Besides: now that it’s officially winter and we have nearly half a foot of snow outside our window, anything that conjures up images of warmer climates is a very, very good thing. It’s fortunate our apartment is so warm, because I know I’ll be dying to lay about in our living room eating tapas this winter in little else but a skirt and a t-shirt and pretending I’m in Torremonlinos come February (if not sooner), all while listening to the Vicky Cristina Barcelona soundtrack.

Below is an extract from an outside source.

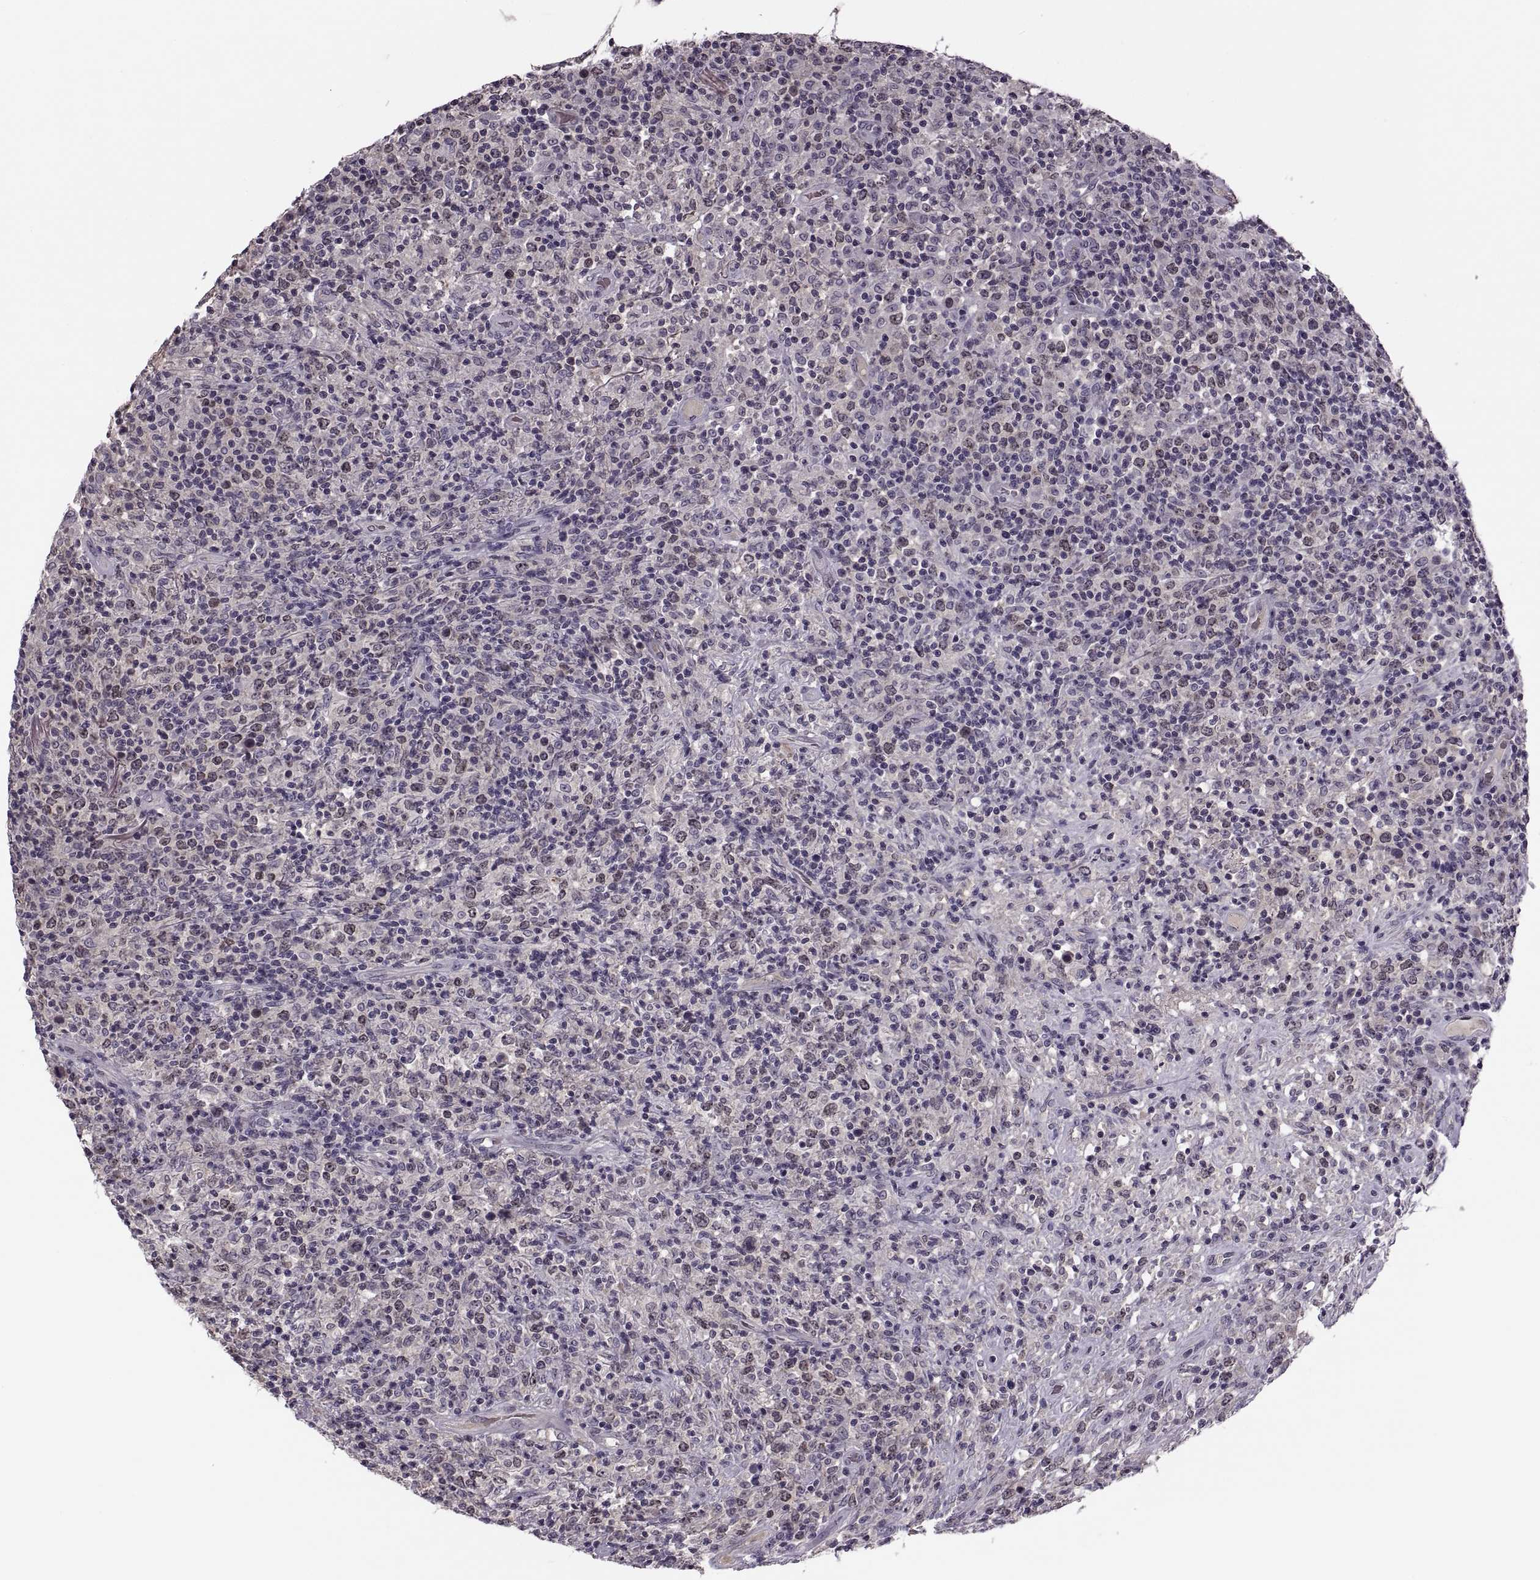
{"staining": {"intensity": "negative", "quantity": "none", "location": "none"}, "tissue": "lymphoma", "cell_type": "Tumor cells", "image_type": "cancer", "snomed": [{"axis": "morphology", "description": "Malignant lymphoma, non-Hodgkin's type, High grade"}, {"axis": "topography", "description": "Lung"}], "caption": "This is an immunohistochemistry (IHC) photomicrograph of human malignant lymphoma, non-Hodgkin's type (high-grade). There is no expression in tumor cells.", "gene": "CACNA1F", "patient": {"sex": "male", "age": 79}}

This particular dish piqued my interest on Sunday morning when flipping through the book because it reminded me of our first meal in Spain. Hungry after napping for an hour or two, we ambled our way down to our hotel’s lobby and saw that a tapas spread was set out, so we helped ourselves to some cheese, bread, fish, and other goodies and sipped on some wine. It was here I had my first experience with the humble anchovy: laid over an open roll and sprinkled with some olive oil.
I was hooked.
We were fortunate to have an anchovy connection through Romeo when we lived in New Haven, but until this past week we had not been able to find anything besides the canned/jarred stuff here in the city. That’s fine for pizzas and to mash up in pasta dishes, but when you want to eat an anchovy, you need the really good stuff. Happily, Fairway ‘s extensive preserved/smoked fish section at the Broadway location more than delivered on what we were looking for, further cementing it as the grocery store of my wildest fantasies come to life.

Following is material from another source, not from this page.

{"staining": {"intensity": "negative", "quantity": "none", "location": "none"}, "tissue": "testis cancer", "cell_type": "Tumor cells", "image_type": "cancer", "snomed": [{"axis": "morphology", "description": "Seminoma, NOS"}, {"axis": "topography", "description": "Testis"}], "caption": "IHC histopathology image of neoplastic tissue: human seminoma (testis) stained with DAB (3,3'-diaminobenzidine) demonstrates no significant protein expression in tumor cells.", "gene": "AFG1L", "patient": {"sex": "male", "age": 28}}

There’s not much to this dish: roasted red peppers are sliced thinly and left to marinate with the fish for at least two hours, and everything is topped with a mixture of 2 scallions sliced thinly, 1 tablespoon of oil, 2 garlic cloves also sliced thinly, and smoked paprika, all served on toasted bread. It’s like a bruschetta topping, but in exchange for the delicate tomato and basil, you’re given a combination of ingredients that to me, at least, is Spain on a slice of bread.
Needless to say, I’ll definitely be eating this again during the winter (the summer too!) when I’m craving a light-but-substantial appetizer that will immediately make me feel like I’m sitting in a quiet cafe that overlooks the Mediterranean.